Основной помехой на пути скорейшего заключения мира было желание германского руководства получить от Франции ее северо-восточные провинции — Эльзас и Лотарингию. Когда-то они входили в состав Священной Римской империи германской нации, однако в XVII–XVIII веках стали владениями французских королей. В XIX веке в рядах немецкого национального движения приобрел популярность лозунг возвращения утраченных земель, и начало войны с Францией, казалось, открывало такую возможность. По словам Морица Буша, уже в августе было широко распространено представление о неизбежном присоединении Эльзаса; раздавались даже призывы аннексировать французскую территорию вплоть до Марны[499]. На приобретении провинций настаивали и военные, полагавшие, что тем самым удастся создать естественный оборонительный барьер против новой французской агрессии, которую они считали практически неизбежной.

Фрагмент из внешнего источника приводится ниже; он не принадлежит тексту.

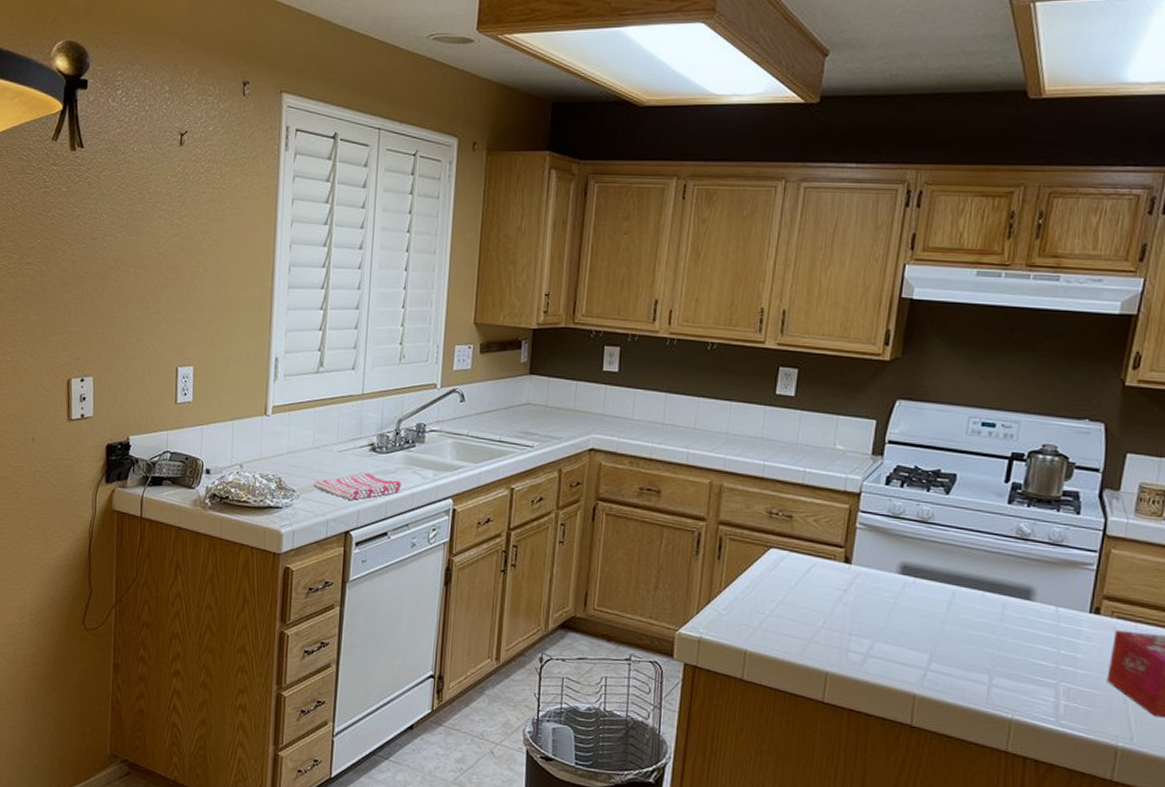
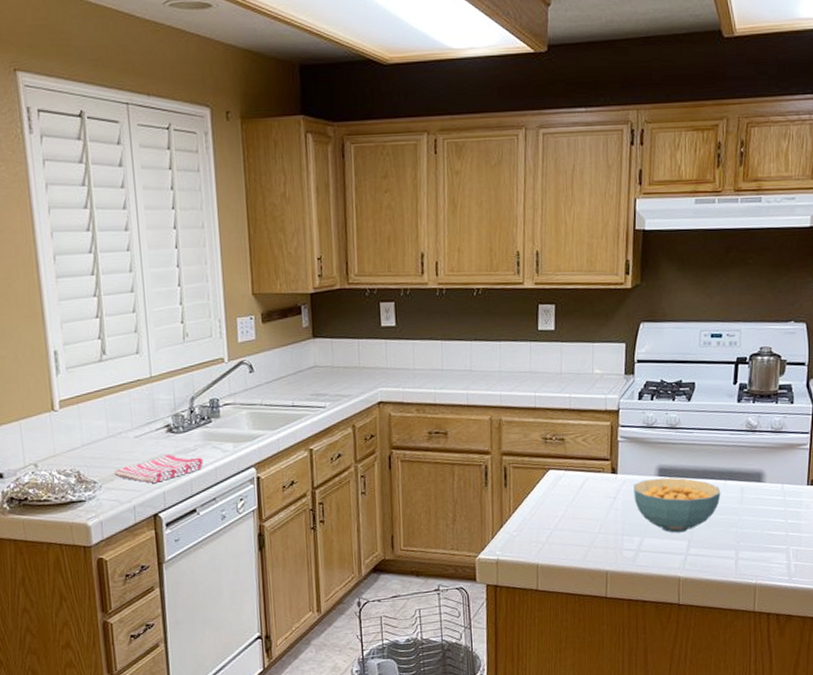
cereal bowl: none [868,575,977,644] -> present [633,477,721,533]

Вопрос об отношении к аннексии самого Бисмарка более сложен. В первые недели войны он избегал определенных высказываний на эту тему. Очевидно, сама по себе аннексия не являлась для него задачей первого порядка. Однако уже в начале сентября он согласился с ее необходимостью. 13 сентября аннексия была официально названа одним из условий заключения мира[500]. Судя по всему, Бисмарк учитывал пожелания немецких националистов и в еще большей степени — военных. Кроме того, аннексия могла оказаться для него полезной в контексте процесса объединения Германии. Глава гессенского правительства барон Рейнгард фон Дальвиг[501], противник прусской гегемонии и Бисмарка, писал в своем дневнике: «Если Пруссия одержит решительную победу и возьмет Эльзас и Лотарингию, ни сам король Вильгельм, ни мы не сможем избежать провозглашения его императором»[502].
Впоследствии редкий историк избежал соблазна бросить камень в «железного канцлера», упрекая его в том, что он не воспротивился требованиям аннексии французских провинций и тем самым превратил Францию в долговременного противника своей страны. Но для того, чтобы сделать подобный упрек, придется, во-первых, допустить, что Бисмарк был абсолютным властителем, который мог диктовать свою волю всем и каждому. Во-вторых, следует наделить его даром предвидения, который открыл бы ему ход дальнейших событий. В ситуации 1870 года ни то, что аннексия сделает невозможной нормализацию отношений с Францией, ни нормализация в случае отказа от аннексии не казались чем-то само собой разумеющимся. «Нам не простили Садову и не простят наших нынешних побед, как бы великодушно мы ни повели себя при заключении мира», — заявлял Бисмарк[503]. Ключевую роль для него, вероятно, играли соображения военной безопасности.
Любопытно, что канцлер выступал против присоединения той части Лотарингии, где большинство местных жителей говорили на французском языке. Однако генералы требовали приобретения важной крепости Мец с окрестностями. Уже после заключения перемирия в начале 1871 года Бисмарк писал жене: «Мы достигли большего, чем я считаю нужным исходя из моих личных политических расчетов»[504]. А еще позже, в 1879 году, он называл приобретение Меца тяжелейшей политической ошибкой, в которой повинны император и генералы[505].
Но все это было потом, а пока заключение мира отодвигалось в неопределенное будущее. В конце сентября Бисмарк впервые встретился с французским министром иностранных дел Жюлем Фавром, который заявил о готовности заключить мир, но отказался даже обсуждать уступку французской территории. Такая позиция была неприемлемой для Бисмарка, и он решил надавить на своего собеседника угрозой бонапартистской реставрации. «Бонапартистскую карту» он продолжал разыгрывать и в дальнейшем. Наполеон III находился в плену в Германии, императрица с наследником престола в эмиграции в Англии; никто из них не отказывался от надежды вернуть себе трон. В октябре Бисмарк попробовал договориться с осажденным в Меце маршалом Базеном, имевшим в распоряжении целую армию и не поддержавшим республику, и со свергнутой императрицей. Речь шла о том, чтобы двинуть войска Базена на Париж, раздавить республиканцев, а затем заключить мир с вернувшимся на трон Наполеоном III. Для этих переговоров генерал Шарль Дени Бурбаки был пропущен из Меца в Лондон, где находилась императрица Евгения. Обратно же военные — в первую очередь командовавший осадой Меца принц Фридрих Карл Прусский, племянник короля — его не пустили, опасаясь лишиться военного триумфа. Принца поддерживал Мольтке, который считал все вопросы, связанные с предстоящей капитуляцией Базена, не имевшими к канцлеру никакого отношения.